Sebab menurutnya mulai dari pupuk dan ongkos yang dikeluarkan oleh para petani terus meningkat.
BACA JUGA:Harga Gula dan Minyak Goreng Naik Jelang Puasa, Pembelian Dibatasi!
"Dalam rangka tujuan pemerintah untuk memberikan harga yang murah untuk konsumen, tapi bukan karena pemerintah yang subsidi, tapi petani tebu ini yang menyangga," katanya.
"Jadi beberapa tahun ini kami mengalami kerugian karena kami menanggung subsidi yang harusnya dikendalikan oleh pemerintah," sambungnya.
Dia menjelaskan kalau pemerintah ingin memberikan harga gula yang murah di pasar, lebih baik mendukung para petani untuk meningkatkan produktivitasnya. Misalnya pemberian subsidi pupuk, infrastruktur pendukung, penyaluran kredit yang murah dan mudah serta insentif lainnya yang mendukung produktivitas pertanian.

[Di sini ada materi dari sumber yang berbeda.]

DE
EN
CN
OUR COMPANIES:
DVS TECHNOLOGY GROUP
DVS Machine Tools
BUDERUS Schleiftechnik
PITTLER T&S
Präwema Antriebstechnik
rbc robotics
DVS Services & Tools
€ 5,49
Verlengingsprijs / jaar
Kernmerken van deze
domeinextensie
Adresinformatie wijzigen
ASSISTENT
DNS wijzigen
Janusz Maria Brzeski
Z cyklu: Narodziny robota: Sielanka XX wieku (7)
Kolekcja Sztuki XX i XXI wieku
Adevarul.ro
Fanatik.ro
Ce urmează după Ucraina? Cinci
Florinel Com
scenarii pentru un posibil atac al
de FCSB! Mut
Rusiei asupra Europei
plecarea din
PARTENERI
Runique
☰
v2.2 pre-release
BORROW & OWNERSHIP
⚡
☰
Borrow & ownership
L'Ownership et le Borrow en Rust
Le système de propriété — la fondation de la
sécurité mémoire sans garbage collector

"Kalau kita ingin harga gula murah ini bukan menjadikan HET untuk menekan petani, tapi kita tingkatkan produktivitas tanaman kita," ucapnya.
BACA JUGA:Siap-Siap Harga Gula hingga Daging Sapi Bakal Naik!
Menurut pada tahun 2018 Indonesia tercatat sebagai importir gula terbesar di dunia. Hal tersebut dikarenakan pemerintah hanya berkutat pada patokan harga murah untuk masyarakat. Padahal jika pemerintah memilih meningkatkan produksi, justru Indonesia bisa menjadi eksportir gula.
"Dengan itu harga jual bisa murah tanpa adanya tekanan kepada para petani," pungkasnya.